English: An early
Oudin coil apparatus, a resonant
transformer circuit similar to a
Tesla coil invented by French physician
Paul Marie Oudin around 1893, used in the obsolete medical field of
electrotherapy during the first decades of the 20th century. It generated very high voltage, low current, high frequency AC current, 200 - 1000 kV at frequency between 200 kHz and 2 MHz. The high voltage terminal at top was connected through a wire to a handheld electrode, which produced streamer arcs and
brush discharges which were applied to the patient's body to treat various medical conditions.

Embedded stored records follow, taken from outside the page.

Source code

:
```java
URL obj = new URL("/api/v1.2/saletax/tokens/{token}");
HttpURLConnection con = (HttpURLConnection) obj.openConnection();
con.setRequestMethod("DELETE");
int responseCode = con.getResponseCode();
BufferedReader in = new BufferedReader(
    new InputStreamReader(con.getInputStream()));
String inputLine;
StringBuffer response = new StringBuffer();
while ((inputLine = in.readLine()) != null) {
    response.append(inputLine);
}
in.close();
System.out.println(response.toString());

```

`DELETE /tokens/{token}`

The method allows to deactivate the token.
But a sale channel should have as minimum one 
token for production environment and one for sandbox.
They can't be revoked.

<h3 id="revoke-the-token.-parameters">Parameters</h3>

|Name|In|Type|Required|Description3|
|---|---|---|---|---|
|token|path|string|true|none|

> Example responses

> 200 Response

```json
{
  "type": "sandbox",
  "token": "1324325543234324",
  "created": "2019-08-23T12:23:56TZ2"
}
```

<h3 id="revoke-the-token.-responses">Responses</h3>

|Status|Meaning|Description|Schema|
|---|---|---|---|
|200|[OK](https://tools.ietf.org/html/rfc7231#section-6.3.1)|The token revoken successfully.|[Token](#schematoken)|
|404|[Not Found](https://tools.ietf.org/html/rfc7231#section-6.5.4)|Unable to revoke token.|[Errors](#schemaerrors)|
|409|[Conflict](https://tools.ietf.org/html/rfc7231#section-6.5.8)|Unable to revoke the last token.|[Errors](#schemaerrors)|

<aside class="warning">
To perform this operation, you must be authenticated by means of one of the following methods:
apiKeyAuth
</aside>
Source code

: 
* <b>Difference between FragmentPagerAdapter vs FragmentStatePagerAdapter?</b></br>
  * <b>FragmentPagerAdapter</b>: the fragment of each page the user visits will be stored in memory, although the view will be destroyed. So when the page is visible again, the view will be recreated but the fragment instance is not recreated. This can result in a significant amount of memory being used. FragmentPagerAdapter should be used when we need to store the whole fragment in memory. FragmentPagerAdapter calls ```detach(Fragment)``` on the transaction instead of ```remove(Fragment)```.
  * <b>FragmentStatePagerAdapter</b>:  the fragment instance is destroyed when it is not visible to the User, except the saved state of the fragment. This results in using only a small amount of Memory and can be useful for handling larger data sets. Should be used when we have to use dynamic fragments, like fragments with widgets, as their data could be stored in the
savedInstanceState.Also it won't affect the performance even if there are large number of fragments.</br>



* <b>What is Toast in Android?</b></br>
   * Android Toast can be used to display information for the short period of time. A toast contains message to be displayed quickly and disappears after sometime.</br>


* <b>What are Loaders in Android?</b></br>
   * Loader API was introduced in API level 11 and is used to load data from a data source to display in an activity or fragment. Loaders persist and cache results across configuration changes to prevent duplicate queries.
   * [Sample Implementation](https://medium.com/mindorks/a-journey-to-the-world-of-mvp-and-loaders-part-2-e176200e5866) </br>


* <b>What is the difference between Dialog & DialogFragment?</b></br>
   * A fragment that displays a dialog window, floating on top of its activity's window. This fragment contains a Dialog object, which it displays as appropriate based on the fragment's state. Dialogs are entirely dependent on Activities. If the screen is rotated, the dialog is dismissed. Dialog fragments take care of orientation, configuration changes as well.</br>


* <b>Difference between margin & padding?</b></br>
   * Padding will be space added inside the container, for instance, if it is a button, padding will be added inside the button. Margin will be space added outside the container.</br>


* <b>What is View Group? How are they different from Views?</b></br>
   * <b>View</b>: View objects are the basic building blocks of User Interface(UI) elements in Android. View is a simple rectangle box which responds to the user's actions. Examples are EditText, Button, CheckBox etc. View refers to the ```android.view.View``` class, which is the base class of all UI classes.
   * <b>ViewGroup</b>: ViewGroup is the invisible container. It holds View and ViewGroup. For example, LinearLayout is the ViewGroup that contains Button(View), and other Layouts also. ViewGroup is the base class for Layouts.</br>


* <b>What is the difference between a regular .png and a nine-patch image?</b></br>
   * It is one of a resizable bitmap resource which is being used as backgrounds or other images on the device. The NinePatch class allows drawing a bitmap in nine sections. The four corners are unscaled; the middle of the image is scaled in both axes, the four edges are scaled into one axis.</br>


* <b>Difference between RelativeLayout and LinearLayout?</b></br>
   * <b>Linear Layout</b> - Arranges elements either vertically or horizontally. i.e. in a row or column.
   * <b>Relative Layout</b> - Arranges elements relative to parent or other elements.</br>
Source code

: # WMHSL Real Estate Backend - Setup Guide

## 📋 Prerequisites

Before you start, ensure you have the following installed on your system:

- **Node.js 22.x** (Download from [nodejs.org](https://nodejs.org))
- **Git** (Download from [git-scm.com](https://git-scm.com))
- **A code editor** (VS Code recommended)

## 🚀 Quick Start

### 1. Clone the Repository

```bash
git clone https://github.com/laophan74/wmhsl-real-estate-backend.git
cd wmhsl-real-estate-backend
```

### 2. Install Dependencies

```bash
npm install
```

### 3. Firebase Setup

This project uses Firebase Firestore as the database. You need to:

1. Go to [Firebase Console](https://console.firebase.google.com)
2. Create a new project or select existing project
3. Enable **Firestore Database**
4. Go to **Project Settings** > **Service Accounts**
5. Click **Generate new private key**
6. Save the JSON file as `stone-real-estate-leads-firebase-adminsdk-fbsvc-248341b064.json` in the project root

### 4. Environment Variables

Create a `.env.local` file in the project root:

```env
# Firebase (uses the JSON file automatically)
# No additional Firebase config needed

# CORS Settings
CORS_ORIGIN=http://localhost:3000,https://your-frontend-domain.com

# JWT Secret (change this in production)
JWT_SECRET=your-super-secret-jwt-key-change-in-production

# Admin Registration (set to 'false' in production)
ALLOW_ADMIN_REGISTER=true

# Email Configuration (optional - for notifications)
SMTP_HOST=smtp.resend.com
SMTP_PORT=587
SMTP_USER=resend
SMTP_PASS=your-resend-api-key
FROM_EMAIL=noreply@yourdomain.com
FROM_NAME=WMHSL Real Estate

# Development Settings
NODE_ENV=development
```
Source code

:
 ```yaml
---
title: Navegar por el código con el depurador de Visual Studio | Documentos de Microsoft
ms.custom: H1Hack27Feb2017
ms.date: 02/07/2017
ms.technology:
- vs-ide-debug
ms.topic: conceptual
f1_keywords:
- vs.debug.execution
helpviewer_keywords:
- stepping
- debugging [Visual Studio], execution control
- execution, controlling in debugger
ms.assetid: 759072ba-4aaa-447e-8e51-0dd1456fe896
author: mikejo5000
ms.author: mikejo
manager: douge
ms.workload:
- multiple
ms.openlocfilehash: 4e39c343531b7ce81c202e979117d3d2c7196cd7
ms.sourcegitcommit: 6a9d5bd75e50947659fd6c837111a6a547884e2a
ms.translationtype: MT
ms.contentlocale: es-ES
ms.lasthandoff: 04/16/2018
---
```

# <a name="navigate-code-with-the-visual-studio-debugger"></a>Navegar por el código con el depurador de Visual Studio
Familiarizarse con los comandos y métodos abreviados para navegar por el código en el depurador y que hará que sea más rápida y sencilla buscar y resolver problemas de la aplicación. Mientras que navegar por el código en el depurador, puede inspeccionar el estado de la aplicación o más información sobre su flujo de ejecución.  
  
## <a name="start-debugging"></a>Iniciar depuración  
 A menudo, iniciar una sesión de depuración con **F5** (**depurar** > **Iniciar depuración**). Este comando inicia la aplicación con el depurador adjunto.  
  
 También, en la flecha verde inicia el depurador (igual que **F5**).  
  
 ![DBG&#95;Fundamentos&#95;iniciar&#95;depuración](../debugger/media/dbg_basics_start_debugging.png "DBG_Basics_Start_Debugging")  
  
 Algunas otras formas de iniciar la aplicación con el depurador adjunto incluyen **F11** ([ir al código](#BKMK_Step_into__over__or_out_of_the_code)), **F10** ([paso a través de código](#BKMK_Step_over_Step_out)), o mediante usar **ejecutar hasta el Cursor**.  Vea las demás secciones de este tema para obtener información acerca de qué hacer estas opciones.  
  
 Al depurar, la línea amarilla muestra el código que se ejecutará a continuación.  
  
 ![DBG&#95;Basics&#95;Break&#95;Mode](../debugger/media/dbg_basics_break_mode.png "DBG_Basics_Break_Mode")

It consists of a small solenoid coil of 20-40 turns
(center) connected to two
Leyden jar capacitors to make a
tuned circuit with a
spark gap (right) enclosed in a small box to muffle the sound. A potential of 3 - 15 kV from an
induction coil (separate, not shown) repeatedly charges the capacitors, which then discharge through the spark gap and solenoid, creating damped radio frequency oscillations. The large resonator coil
(left) is connected to a
tap on the solenoid coil. The resonator acted as a second
tuned circuit; the
parasitic capacitance between its ends resonates with its large
inductance. When the tap on the solenoid was adjusted so the primary tuned circuit and the resonator coil had the same
resonant frequency, large oscillating voltages were induced in the resonator due to its
high Q. This is an early circuit, in later Oudin circuits the two coils were wound on the same axis to make a transformer.